▸ Problem:
Could you copy every one of the entries below, reproducing each line character for character?

▸ Data for the task:
-- BEGIN --
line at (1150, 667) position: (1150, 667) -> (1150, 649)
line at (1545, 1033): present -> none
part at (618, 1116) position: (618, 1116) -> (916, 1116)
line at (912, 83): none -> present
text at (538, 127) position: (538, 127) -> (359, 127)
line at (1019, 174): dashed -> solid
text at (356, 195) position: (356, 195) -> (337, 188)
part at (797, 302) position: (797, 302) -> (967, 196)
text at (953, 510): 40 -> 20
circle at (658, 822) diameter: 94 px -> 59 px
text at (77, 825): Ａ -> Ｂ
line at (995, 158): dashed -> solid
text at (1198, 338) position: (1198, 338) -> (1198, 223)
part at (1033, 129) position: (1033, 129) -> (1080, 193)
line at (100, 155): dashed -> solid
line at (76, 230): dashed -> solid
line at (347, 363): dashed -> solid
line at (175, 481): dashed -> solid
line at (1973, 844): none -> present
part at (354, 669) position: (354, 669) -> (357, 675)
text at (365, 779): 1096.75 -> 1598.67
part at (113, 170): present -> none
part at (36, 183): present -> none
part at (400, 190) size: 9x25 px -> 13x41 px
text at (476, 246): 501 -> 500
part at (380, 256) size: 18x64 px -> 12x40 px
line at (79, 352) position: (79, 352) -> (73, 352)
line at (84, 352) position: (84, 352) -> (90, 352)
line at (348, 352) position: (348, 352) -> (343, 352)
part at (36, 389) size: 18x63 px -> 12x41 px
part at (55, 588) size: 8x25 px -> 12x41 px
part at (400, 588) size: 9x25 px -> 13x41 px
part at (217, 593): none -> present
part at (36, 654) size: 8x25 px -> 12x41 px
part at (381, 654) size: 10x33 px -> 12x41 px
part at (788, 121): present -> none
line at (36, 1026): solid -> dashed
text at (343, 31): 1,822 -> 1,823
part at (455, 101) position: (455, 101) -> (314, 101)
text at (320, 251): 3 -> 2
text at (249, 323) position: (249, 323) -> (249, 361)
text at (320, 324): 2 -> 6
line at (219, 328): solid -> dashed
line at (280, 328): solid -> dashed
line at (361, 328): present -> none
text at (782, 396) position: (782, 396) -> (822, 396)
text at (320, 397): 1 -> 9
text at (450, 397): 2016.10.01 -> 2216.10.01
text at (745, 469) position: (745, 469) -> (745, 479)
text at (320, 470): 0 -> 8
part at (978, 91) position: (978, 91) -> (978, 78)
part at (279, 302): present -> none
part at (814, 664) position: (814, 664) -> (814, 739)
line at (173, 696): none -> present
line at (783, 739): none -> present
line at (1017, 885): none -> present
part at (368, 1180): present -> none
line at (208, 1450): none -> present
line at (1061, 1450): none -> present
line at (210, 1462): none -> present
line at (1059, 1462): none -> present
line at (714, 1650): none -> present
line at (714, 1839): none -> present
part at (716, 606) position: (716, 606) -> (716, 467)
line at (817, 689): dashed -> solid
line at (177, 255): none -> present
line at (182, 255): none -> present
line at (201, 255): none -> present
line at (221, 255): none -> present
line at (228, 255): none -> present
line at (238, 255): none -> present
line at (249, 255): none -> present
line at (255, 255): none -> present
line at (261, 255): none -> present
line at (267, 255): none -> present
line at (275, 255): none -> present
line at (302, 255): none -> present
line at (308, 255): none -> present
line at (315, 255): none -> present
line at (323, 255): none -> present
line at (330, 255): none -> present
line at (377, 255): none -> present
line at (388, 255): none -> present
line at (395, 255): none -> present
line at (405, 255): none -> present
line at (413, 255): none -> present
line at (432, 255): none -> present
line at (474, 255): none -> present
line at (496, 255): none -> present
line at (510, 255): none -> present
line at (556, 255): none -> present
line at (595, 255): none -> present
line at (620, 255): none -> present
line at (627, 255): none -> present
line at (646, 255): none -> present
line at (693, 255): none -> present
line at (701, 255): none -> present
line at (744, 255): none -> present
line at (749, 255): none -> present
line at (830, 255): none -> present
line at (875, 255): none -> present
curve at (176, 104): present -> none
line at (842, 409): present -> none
-- END --
▸ Written answer:
line at (1150, 667) position: (1150, 667) -> (1150, 649)
line at (1545, 1033): present -> none
part at (618, 1116) position: (618, 1116) -> (916, 1116)
line at (912, 83): none -> present
text at (538, 127) position: (538, 127) -> (359, 127)
line at (1019, 174): dashed -> solid
text at (356, 195) position: (356, 195) -> (337, 188)
part at (797, 302) position: (797, 302) -> (967, 196)
text at (953, 510): 40 -> 20
circle at (658, 822) diameter: 94 px -> 59 px
text at (77, 825): Ａ -> Ｂ
line at (995, 158): dashed -> solid
text at (1198, 338) position: (1198, 338) -> (1198, 223)
part at (1033, 129) position: (1033, 129) -> (1080, 193)
line at (100, 155): dashed -> solid
line at (76, 230): dashed -> solid
line at (347, 363): dashed -> solid
line at (175, 481): dashed -> solid
line at (1973, 844): none -> present
part at (354, 669) position: (354, 669) -> (357, 675)
text at (365, 779): 1096.75 -> 1598.67
part at (113, 170): present -> none
part at (36, 183): present -> none
part at (400, 190) size: 9x25 px -> 13x41 px
text at (476, 246): 501 -> 500
part at (380, 256) size: 18x64 px -> 12x40 px
line at (79, 352) position: (79, 352) -> (73, 352)
line at (84, 352) position: (84, 352) -> (90, 352)
line at (348, 352) position: (348, 352) -> (343, 352)
part at (36, 389) size: 18x63 px -> 12x41 px
part at (55, 588) size: 8x25 px -> 12x41 px
part at (400, 588) size: 9x25 px -> 13x41 px
part at (217, 593): none -> present
part at (36, 654) size: 8x25 px -> 12x41 px
part at (381, 654) size: 10x33 px -> 12x41 px
part at (788, 121): present -> none
line at (36, 1026): solid -> dashed
text at (343, 31): 1,822 -> 1,823
part at (455, 101) position: (455, 101) -> (314, 101)
text at (320, 251): 3 -> 2
text at (249, 323) position: (249, 323) -> (249, 361)
text at (320, 324): 2 -> 6
line at (219, 328): solid -> dashed
line at (280, 328): solid -> dashed
line at (361, 328): present -> none
text at (782, 396) position: (782, 396) -> (822, 396)
text at (320, 397): 1 -> 9
text at (450, 397): 2016.10.01 -> 2216.10.01
text at (745, 469) position: (745, 469) -> (745, 479)
text at (320, 470): 0 -> 8
part at (978, 91) position: (978, 91) -> (978, 78)
part at (279, 302): present -> none
part at (814, 664) position: (814, 664) -> (814, 739)
line at (173, 696): none -> present
line at (783, 739): none -> present
line at (1017, 885): none -> present
part at (368, 1180): present -> none
line at (208, 1450): none -> present
line at (1061, 1450): none -> present
line at (210, 1462): none -> present
line at (1059, 1462): none -> present
line at (714, 1650): none -> present
line at (714, 1839): none -> present
part at (716, 606) position: (716, 606) -> (716, 467)
line at (817, 689): dashed -> solid
line at (177, 255): none -> present
line at (182, 255): none -> present
line at (201, 255): none -> present
line at (221, 255): none -> present
line at (228, 255): none -> present
line at (238, 255): none -> present
line at (249, 255): none -> present
line at (255, 255): none -> present
line at (261, 255): none -> present
line at (267, 255): none -> present
line at (275, 255): none -> present
line at (302, 255): none -> present
line at (308, 255): none -> present
line at (315, 255): none -> present
line at (323, 255): none -> present
line at (330, 255): none -> present
line at (377, 255): none -> present
line at (388, 255): none -> present
line at (395, 255): none -> present
line at (405, 255): none -> present
line at (413, 255): none -> present
line at (432, 255): none -> present
line at (474, 255): none -> present
line at (496, 255): none -> present
line at (510, 255): none -> present
line at (556, 255): none -> present
line at (595, 255): none -> present
line at (620, 255): none -> present
line at (627, 255): none -> present
line at (646, 255): none -> present
line at (693, 255): none -> present
line at (701, 255): none -> present
line at (744, 255): none -> present
line at (749, 255): none -> present
line at (830, 255): none -> present
line at (875, 255): none -> present
curve at (176, 104): present -> none
line at (842, 409): present -> none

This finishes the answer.